How much did Ken Lay help Bush?

It's no mystery that Ken Lay and Enron were big benefactors of George W. Bush -- the biggest in Bush Jr.'s political career, by far. The question is, how much?

Campaign finance groups like OpenSecrets.org offer a snapshot of the direct contributions from Lay and Enron that propelled Bush's career. All told, they add up to some $736,800 -- a staggering sum by any standard.

But that figure just scratches the surface of the many financial tentacles holding Lay and Bush together. Kevin Philips, author of the excellent book American Dynasty: Aristocracy, Fortune and the Politics of Deceit in the House of Bush, makes a stab at capturing the decisive role Lay/Enron played in Bush's fortunes:

The most interesting Bush family involvement is with Enron. Over the twentieth-century emergence of modern government ethics, no presidential family has had a parallel relationship. [...]However, the only way a chronicler can seriously weigh the Enron-Bush tie is by a yardstick the American press has never really employed: the unseemliness of a sixteen- or seventeen-year interaction by the members of an American political dynasty in promoting and being rewarded by a single U.S. corporation based in its home state. [...]

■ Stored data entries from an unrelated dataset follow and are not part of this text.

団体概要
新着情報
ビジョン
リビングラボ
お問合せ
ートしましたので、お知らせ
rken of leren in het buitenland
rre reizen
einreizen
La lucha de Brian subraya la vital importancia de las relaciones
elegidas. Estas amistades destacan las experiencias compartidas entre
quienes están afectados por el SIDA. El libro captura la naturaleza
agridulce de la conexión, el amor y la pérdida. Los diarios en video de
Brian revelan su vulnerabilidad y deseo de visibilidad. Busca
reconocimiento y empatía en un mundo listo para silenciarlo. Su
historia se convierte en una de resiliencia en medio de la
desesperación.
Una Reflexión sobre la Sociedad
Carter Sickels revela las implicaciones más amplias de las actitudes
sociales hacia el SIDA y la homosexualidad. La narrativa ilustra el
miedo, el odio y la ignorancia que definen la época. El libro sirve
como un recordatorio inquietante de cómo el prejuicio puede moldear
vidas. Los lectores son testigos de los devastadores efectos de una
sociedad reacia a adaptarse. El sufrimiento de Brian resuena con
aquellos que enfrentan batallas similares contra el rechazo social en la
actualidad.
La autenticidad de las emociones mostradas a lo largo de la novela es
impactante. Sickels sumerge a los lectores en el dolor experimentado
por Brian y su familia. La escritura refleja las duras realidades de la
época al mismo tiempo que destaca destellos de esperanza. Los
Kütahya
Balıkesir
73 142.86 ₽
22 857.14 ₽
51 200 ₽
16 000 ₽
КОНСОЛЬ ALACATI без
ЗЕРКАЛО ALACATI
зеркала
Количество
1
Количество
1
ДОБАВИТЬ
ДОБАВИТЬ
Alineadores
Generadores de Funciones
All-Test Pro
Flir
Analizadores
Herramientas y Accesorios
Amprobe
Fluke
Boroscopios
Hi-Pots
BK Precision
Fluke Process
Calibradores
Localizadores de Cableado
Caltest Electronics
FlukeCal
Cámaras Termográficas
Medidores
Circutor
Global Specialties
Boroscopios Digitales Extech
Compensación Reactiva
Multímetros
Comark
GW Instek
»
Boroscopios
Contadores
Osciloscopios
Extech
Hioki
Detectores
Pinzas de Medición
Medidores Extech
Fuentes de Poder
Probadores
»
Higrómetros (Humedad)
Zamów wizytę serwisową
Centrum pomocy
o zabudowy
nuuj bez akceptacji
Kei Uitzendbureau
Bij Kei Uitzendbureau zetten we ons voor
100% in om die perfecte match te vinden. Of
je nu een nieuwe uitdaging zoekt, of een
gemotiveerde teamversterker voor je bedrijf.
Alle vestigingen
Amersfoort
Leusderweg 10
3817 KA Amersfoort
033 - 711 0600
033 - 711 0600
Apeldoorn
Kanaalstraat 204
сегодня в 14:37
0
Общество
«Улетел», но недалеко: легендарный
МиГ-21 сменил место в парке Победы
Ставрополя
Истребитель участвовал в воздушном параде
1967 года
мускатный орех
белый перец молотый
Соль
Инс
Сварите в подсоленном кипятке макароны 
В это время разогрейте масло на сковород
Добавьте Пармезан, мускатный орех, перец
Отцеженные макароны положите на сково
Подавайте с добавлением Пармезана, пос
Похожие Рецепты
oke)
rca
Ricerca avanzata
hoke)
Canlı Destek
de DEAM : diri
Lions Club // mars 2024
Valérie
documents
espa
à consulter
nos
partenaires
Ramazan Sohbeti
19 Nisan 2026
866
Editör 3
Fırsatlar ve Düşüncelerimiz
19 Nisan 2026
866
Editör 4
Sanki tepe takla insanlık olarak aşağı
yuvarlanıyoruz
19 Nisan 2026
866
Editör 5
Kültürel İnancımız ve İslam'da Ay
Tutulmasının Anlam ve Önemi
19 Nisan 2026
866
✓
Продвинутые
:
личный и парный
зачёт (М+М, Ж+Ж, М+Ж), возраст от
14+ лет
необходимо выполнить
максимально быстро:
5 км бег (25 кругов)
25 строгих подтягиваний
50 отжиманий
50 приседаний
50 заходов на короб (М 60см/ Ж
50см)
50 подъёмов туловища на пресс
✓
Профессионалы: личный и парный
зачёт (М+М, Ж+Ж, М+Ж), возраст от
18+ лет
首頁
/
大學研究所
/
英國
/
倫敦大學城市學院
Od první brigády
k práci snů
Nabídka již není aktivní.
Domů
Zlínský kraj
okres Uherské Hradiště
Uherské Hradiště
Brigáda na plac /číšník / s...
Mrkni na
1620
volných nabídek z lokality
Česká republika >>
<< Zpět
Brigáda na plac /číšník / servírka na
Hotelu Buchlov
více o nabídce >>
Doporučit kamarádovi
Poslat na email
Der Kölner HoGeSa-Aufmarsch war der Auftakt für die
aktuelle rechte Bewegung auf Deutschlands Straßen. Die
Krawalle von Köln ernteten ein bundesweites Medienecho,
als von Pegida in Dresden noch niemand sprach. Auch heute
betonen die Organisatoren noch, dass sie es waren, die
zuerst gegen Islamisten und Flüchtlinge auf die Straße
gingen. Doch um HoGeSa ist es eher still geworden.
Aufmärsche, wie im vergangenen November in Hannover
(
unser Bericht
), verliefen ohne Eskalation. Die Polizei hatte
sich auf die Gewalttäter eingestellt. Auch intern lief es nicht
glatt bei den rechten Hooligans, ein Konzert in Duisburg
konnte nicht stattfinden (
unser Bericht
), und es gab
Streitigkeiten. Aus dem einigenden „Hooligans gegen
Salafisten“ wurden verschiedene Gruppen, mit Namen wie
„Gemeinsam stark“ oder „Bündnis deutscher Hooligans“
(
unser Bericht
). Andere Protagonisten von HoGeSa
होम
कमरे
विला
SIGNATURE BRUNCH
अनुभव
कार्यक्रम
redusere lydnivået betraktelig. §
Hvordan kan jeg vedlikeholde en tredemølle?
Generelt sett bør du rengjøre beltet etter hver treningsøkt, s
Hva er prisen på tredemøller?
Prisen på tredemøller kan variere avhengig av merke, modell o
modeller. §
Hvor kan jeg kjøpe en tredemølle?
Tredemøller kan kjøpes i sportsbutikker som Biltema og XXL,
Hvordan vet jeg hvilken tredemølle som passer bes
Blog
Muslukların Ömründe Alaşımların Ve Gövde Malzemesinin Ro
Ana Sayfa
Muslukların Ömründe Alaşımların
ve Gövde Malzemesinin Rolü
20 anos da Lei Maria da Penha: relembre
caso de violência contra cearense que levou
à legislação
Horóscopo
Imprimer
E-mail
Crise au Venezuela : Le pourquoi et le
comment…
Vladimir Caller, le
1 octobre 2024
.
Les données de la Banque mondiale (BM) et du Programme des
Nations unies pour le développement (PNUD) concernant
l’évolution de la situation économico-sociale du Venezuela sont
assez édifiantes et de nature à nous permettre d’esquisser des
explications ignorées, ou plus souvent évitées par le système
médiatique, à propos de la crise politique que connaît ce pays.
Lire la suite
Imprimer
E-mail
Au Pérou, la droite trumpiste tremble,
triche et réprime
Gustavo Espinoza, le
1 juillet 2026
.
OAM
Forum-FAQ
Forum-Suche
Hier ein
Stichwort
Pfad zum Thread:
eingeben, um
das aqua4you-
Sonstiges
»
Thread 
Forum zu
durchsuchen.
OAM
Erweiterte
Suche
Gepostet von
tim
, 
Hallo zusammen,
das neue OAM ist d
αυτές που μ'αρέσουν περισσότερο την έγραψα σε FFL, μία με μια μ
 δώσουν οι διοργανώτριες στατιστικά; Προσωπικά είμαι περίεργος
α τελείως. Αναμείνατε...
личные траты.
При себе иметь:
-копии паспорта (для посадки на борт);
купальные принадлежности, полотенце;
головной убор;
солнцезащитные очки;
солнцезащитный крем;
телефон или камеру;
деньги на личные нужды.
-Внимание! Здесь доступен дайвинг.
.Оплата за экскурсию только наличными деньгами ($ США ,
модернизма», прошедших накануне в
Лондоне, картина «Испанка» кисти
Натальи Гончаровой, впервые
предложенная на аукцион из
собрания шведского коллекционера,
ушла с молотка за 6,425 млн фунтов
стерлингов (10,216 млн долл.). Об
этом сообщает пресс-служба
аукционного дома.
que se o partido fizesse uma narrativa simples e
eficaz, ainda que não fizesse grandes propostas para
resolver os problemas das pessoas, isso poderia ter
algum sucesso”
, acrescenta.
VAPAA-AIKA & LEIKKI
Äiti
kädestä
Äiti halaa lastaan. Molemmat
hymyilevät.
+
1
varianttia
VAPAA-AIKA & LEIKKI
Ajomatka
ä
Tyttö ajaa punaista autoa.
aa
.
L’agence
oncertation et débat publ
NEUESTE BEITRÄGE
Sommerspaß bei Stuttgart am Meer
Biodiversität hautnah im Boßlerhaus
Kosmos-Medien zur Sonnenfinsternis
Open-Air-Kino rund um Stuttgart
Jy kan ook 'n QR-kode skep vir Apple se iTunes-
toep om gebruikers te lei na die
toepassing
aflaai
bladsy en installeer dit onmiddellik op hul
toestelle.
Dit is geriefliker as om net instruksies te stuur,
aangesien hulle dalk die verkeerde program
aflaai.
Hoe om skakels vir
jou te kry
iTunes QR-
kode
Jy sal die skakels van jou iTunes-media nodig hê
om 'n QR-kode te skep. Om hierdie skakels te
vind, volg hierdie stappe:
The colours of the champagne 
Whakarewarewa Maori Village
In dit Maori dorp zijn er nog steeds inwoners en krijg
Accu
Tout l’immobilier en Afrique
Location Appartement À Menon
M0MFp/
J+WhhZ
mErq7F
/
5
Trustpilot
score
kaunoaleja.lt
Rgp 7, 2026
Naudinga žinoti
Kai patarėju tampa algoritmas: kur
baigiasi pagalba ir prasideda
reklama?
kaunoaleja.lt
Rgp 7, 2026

Most of the Washington press corps has been content to leave alone the much larger story-the apparent seventeen-year connection between the Bush dynasty and Enron. Even without such information, it seems clear, counting campaign contributions, consultancies, joint investments, deals, presidential library and inaugural contributions, speech fees and the like, that the Bush family and entourage collected some $8 million to $10 million from Enron over the years, which is more than changed hands in Harding's Teapot Dome scandal. Depending on some still-unclear relationships, it could be as high as $25 million.

Would Bush even be in the White House if it weren't for Lay and Enron? It's a valid question.